Well let’s make a version in R. (Sort of)data & cleaning
We need a couple datasets, and more than a few packages in R. The data is listed below
- Trend Data via Google Trends
- U.S. cities via SimpleMaps
- Path of the eclipse via NASA’s Scientific Visualization Studio
These can also be found here in a special Github repo for this post.
library(tidyverse)
library(fuzzyjoin)
library(hrbrthemes)
library(raster)
#trend data
gtrends<- read_csv("geoMap (3).csv", skip = 2)
#cities
us_cities <- read_csv("uscitiesv1.3.csv")
us_cities$name<-paste(us_cities$city,us_cities$state_id)
#shapefile
path.m<-shapefile("center17.shp")
path.points<-fortify(path.m)
If you start to inspect the trend data you’ll see it is by metro area. Instead of plotting it in that form I decided I wanted to match the cities in the metro area, and plot those by the search value. To do this we can use strsplit
, but first we have to do a little arranging with dplyr::row_number
to make sure the data is matched correctly.
#clean
gtrends$state<-substr(gtrends$DMA,nchar(gtrends$DMA)-1,nchar(gtrends$DMA))
gtrends<-gtrends%>%
arrange(-row_number())%>% #so it all works together
mutate(DMA=strsplit(as.character(DMA),'-'))%>%
unnest(DMA)
names(gtrends)[1]<-'count'
Lastly, because some of the metro areas end with the state, we need to add the state abbreviation to the rest of them. Then using the handy fuzzyjoin::stringdist_left_join
to aid us in matching some of those pesky counties that occur in other states and other problems. This is where we take a sharp left off of the paved road onto the beaten path of inaccuracy. There are more than a few errors but at 10:45pm at night I can live with them.
#add state
gtrends$name<-ifelse(substr(gtrends$DMA,nchar(gtrends$DMA)-1,nchar(gtrends$DMA))==gtrends$state,gtrends$DMA,paste(gtrends$DMA,gtrends$state))
#first go
first<-stringdist_left_join(gtrends,us_cities,by=c('name'),distance_col='dist')

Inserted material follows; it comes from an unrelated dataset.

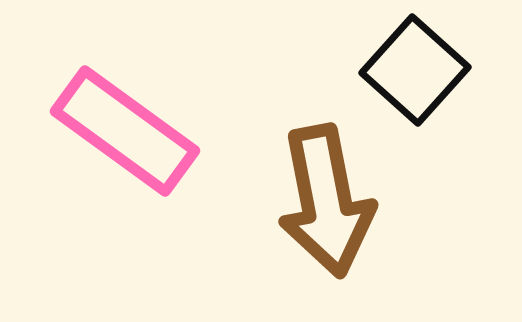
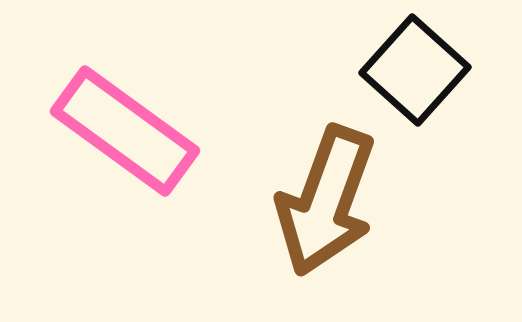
brown arrow: rotated 31 degrees clockwise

trends<-subset(first,dist<=0 & state == state_id)
plot
Now we get to the fun part. I wanted to combine the center path line and color from the FiveThirtyEight article with the minimalist gradient scale of the Google Trends map. I remember using a U.S. county outline for a previous map and thought that offered a nice low-impact background to build on. Then it was just a matter of plotting the data we have matching so far.

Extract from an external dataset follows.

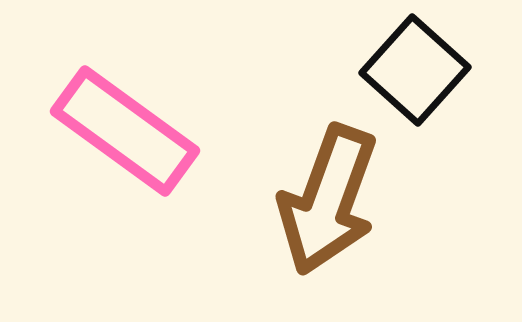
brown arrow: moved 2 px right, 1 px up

labels<-subset(trends,count >=83) #for the labels
#plot
us<-map_data('county')
solar<-ggplot(trends,aes(lng,lat)) +
geom_polygon(data=us,aes(x=long,y=lat,group=group),color='#dedede',fill=NA,alpha=.45,cex=.35,show.legend = F)+
geom_point(aes(color=count,size=count),alpha=.55,show.legend = F) +
geom_line(data=path.points,aes(x=long,y=lat),color='#c52828',size=4,alpha=.25,show.legend = F)+
geom_line(data=path.points,aes(x=long,y=lat),color='#c52828',size=1,alpha=.75,show.legend = F)+
scale_colour_gradient(low = "white", high = "#444444")+
theme_ipsum(grid=F,plot_title_family = 'Slabo 27px',plot_title_face = 'bold',subtitle_size = 10,base_family = 'Roboto Condensed')+
theme(axis.title.x=element_blank(),
axis.text.x=element_blank(),
axis.ticks.x=element_blank(),
axis.title.y=element_blank(),
axis.text.y=element_blank(),
axis.ticks.y=element_blank())+
xlim(-135,-65)+ylim(20,50)
solar+
labs(title='Google Trends for \'Solar Eclipse\'',
subtitle='Data for time period between 7/25/17 & 8/1/2017',
caption='Search data from Google Trends\nSolar Eclipse Path Shapefile from NASA')+
geom_text(data=labels,aes(label=name.x,size=14),family='Roboto Condensed' ,show.legend = F,check_overlap = T)
If you aren’t happy with this, or have other ideas I would love to see other interpretations of this data with R, or even improvements to this if you want.